§ What to produce
Exactly as they appear below, repeat the lines from the one with "Óriásroller és mountaincart" through the one with "TTC/La pièce", and no others.

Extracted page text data
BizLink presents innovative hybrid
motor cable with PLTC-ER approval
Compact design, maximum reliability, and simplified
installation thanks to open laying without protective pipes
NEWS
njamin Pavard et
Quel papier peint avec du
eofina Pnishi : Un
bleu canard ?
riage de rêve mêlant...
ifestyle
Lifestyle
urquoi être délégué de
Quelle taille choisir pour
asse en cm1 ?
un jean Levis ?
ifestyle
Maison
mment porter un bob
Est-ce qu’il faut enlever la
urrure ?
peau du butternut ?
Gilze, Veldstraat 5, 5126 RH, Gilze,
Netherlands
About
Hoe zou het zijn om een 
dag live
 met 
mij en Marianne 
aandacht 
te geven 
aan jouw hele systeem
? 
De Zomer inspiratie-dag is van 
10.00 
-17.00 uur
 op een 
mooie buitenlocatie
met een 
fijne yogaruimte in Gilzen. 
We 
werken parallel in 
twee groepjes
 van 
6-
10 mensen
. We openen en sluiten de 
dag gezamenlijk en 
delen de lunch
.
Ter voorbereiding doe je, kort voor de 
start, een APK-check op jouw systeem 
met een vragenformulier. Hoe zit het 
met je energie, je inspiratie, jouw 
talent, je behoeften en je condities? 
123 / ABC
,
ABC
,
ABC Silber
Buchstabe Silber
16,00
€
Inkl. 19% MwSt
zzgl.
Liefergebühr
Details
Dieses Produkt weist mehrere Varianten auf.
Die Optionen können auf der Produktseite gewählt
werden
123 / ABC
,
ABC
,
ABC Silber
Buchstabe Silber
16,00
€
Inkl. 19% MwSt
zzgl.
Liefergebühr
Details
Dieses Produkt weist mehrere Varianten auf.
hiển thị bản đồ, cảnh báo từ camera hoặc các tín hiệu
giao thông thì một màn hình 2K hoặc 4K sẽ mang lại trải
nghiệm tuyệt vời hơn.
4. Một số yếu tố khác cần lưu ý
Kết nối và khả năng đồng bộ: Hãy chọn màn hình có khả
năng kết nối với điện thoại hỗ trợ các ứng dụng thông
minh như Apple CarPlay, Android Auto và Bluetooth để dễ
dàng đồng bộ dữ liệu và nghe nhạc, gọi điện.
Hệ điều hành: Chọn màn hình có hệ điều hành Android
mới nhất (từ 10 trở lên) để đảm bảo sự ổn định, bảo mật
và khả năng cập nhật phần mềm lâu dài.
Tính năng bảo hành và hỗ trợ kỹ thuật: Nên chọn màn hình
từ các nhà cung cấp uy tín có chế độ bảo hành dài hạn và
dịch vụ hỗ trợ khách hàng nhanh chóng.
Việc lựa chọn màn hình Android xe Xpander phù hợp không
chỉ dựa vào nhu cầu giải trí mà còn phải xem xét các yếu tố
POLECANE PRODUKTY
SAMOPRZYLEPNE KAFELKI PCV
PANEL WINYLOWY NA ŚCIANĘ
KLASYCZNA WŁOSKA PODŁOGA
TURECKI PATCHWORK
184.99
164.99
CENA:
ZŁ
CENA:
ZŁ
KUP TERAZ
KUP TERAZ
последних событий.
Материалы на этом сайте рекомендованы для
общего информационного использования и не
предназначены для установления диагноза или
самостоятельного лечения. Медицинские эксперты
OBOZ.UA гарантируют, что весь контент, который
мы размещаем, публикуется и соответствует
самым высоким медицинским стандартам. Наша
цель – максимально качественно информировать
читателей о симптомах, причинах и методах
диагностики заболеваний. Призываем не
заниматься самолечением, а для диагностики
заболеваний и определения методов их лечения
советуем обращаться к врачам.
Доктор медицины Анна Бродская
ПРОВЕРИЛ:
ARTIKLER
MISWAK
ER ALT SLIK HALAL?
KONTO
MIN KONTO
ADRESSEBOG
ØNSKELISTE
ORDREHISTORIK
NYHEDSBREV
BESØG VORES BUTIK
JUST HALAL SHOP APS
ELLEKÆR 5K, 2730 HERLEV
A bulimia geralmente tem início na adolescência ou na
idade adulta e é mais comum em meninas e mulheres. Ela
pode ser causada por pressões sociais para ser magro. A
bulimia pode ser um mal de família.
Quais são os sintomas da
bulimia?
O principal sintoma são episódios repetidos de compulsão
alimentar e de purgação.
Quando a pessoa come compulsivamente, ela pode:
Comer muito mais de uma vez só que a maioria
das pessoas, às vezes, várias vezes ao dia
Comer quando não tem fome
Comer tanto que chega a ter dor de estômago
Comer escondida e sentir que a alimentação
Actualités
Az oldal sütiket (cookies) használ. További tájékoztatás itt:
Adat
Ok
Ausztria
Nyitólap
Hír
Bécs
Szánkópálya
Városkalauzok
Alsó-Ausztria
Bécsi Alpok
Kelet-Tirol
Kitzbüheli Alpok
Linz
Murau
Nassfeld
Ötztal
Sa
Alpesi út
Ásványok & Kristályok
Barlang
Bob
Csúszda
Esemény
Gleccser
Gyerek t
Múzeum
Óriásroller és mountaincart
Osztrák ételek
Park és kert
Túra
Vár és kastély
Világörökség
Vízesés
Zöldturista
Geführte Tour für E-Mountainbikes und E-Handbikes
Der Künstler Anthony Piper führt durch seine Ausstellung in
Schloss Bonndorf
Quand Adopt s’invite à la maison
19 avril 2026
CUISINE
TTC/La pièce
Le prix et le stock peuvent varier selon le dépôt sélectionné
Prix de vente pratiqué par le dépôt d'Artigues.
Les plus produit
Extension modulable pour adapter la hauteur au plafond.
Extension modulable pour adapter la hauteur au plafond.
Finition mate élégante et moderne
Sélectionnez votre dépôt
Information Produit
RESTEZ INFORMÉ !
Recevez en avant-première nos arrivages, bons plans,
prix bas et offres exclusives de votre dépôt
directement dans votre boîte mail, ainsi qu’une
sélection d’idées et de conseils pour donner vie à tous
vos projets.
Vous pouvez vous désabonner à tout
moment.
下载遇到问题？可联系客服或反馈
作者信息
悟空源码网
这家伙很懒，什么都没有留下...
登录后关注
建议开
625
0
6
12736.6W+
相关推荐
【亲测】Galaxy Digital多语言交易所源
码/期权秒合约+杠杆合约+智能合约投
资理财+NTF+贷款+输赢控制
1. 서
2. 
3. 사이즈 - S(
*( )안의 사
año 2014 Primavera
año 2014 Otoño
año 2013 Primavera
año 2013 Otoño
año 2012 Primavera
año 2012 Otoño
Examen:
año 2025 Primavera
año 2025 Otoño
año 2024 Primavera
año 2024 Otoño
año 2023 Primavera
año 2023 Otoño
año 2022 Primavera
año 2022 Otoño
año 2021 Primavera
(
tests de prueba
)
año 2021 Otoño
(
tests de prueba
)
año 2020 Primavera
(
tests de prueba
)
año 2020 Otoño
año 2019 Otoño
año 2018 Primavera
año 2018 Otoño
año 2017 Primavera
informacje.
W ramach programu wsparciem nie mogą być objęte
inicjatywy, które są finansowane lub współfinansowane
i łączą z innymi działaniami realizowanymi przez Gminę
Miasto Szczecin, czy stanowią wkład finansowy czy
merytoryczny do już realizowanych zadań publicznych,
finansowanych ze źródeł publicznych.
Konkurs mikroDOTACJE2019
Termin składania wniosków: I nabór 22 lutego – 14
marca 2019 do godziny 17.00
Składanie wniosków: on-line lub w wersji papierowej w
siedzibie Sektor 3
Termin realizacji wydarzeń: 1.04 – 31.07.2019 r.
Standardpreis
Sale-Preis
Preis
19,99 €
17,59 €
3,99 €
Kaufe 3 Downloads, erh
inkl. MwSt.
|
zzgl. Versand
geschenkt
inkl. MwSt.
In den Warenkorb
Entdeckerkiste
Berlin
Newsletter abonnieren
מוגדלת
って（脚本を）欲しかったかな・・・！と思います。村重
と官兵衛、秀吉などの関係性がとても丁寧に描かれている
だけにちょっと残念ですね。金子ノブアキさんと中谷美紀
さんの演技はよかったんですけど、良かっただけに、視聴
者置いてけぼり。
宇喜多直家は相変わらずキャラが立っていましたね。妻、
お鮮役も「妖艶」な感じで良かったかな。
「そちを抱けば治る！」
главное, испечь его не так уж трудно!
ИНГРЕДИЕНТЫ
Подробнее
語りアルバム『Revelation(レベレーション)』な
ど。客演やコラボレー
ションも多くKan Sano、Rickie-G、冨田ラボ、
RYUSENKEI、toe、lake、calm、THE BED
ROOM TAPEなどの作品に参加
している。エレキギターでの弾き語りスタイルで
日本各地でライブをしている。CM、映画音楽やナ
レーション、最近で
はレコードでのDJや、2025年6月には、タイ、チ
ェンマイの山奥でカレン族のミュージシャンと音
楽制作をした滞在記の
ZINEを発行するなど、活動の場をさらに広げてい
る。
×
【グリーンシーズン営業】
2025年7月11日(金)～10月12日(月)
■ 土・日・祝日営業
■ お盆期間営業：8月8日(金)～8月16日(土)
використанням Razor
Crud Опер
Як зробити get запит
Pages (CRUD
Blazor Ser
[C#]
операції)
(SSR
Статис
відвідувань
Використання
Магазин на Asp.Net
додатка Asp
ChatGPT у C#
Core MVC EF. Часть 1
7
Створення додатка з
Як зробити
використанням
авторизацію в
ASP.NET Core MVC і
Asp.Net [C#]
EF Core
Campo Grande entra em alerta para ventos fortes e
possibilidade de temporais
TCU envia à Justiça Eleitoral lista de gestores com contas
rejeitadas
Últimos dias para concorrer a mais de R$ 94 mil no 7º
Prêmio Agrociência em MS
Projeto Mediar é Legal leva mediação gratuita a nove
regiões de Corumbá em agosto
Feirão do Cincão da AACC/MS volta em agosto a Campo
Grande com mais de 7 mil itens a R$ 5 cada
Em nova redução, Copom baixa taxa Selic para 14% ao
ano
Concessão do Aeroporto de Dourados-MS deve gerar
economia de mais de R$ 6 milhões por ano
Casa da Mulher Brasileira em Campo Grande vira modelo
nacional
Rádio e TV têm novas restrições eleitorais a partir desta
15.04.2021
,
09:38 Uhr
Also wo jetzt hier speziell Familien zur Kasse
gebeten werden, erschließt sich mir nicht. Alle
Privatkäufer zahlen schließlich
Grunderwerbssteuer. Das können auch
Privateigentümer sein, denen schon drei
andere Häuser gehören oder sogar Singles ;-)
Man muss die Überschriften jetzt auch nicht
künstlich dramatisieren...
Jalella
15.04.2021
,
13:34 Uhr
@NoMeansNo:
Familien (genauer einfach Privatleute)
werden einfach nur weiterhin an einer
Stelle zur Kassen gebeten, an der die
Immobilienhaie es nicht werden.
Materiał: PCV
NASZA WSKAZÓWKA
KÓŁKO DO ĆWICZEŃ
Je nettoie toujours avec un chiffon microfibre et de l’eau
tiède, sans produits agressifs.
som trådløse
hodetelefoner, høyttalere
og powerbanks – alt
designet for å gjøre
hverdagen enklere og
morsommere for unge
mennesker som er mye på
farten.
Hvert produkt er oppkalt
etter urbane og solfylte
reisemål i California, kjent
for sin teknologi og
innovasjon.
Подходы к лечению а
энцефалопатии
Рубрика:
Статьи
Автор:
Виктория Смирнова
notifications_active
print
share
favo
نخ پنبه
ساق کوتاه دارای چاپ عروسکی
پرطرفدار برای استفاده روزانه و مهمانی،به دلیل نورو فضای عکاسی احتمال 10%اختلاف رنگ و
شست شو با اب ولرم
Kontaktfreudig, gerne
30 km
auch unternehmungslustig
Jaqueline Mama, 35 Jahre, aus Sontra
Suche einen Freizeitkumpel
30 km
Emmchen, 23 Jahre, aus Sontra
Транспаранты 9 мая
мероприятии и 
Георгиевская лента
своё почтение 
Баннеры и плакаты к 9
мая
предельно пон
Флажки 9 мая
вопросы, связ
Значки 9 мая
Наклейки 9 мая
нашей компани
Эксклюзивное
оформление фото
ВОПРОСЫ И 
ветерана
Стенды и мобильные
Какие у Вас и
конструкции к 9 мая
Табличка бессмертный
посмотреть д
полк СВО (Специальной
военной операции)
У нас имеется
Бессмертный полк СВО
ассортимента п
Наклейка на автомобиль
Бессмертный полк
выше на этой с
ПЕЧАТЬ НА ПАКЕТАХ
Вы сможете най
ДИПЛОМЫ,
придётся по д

§ Result
Óriásroller és mountaincart
Osztrák ételek
Park és kert
Túra
Vár és kastély
Világörökség
Vízesés
Zöldturista
Geführte Tour für E-Mountainbikes und E-Handbikes
Der Künstler Anthony Piper führt durch seine Ausstellung in
Schloss Bonndorf
Quand Adopt s’invite à la maison
19 avril 2026
CUISINE
TTC/La pièce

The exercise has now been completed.